__INSTRUCTIONS FOR THE TASK__.
Can you rewrite these lines with every "message" replaced by "billet" and nothing else changed?

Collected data
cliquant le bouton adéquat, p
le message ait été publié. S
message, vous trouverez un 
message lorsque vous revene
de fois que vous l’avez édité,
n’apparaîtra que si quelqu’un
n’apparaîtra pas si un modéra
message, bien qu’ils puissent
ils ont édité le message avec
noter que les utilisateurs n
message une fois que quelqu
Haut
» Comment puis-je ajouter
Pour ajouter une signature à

__ANSWER SPACE__.
cliquant le bouton adéquat, p
le billet ait été publié. S
billet, vous trouverez un 
billet lorsque vous revene
de fois que vous l’avez édité,
n’apparaîtra que si quelqu’un
n’apparaîtra pas si un modéra
billet, bien qu’ils puissent
ils ont édité le billet avec
noter que les utilisateurs n
billet une fois que quelqu
Haut
» Comment puis-je ajouter
Pour ajouter une signature à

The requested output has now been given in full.